I made progress. At first I could not breathe out at all. By the  I did manage kick-off and stroke five times while breathing out, take air, stoke again three times but just as I began to breathe out that time I gave in to my fear. OK. I am gonna call it a blog even though its sketchy. My sprouted mung beans with rice with steamed yams and cabbage.

Brevity is the soul of wit

 So on this night I will be short. 

DIL’s schedule meant a late start for training so no walk or the pool would be closed.
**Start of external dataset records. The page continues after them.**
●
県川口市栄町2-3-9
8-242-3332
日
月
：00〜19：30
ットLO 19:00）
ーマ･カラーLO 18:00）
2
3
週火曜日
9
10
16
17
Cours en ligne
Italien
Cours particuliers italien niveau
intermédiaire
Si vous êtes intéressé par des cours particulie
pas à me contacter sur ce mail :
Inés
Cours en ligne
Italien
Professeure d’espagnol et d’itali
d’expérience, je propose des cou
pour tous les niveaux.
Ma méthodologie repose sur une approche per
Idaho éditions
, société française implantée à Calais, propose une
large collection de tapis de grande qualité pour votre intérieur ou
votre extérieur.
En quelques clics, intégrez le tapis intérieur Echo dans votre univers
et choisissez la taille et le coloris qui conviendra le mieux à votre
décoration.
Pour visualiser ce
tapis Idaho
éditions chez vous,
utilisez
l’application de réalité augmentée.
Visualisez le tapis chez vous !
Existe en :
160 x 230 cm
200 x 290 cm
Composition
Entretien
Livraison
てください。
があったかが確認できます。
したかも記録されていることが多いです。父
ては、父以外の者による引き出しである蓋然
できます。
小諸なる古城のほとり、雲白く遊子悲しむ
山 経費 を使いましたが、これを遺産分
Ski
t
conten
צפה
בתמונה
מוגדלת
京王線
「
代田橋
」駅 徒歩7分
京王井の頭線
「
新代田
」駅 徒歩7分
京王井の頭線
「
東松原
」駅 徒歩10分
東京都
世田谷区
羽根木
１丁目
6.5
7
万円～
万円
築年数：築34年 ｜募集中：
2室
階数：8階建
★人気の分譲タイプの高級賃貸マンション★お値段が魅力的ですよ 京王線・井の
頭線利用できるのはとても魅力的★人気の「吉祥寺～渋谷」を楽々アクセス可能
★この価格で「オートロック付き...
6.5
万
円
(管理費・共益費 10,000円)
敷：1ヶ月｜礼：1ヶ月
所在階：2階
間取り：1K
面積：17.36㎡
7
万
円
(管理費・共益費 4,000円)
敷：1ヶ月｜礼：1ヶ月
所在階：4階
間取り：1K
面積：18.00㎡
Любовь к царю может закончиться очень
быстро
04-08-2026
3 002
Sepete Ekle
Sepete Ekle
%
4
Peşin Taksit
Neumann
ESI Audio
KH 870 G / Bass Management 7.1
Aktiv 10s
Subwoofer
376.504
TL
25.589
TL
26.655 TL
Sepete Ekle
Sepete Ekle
 Swam my laps, then jogged in water four more laps, 10 push-offs made exceedingly lame by a water in the nose problem tonite. I see a nose clip in my future.

Home now, dead tired. 

 
Tomorrow is a new day.
 

Writer’s Block: The long and short of it

Time is only a perception, so it is on this perception, not page count, I will answer this prompt.
The longest book I ever read was Ulysses by James Joyce. It was a "new" edition and was a required review inclusion for my column, so its heft was emphasized by time constraint. I remember that I started my review with the statement "There are two kinds of people in the literary world, those who will tell you they have read James Joyce "Ulysses" in its entirety with relish, and those who prefer truth to pretension."  I appreciated its art, its shock value and Joyce’s talent but truly felt much of the praise given to the tome reeked of  "the Emperor’s New Clothes" syndrome, right down to the intricate and intimate level Joyce’s inner neurosis were nakedly dangled in our faces. Someday I may read it again,just to see if my opinion has changed.

The shortest is tough, but recent  books that were devoured so quickly I only wished for more deliciousness and therefore had to re-read and savor again and again are James Owen’s "Here There Be Dragons", Claudia Emerson’s "late wife",  and most recently a collection called "Bordertown", in particular the final story by Charles de Lint.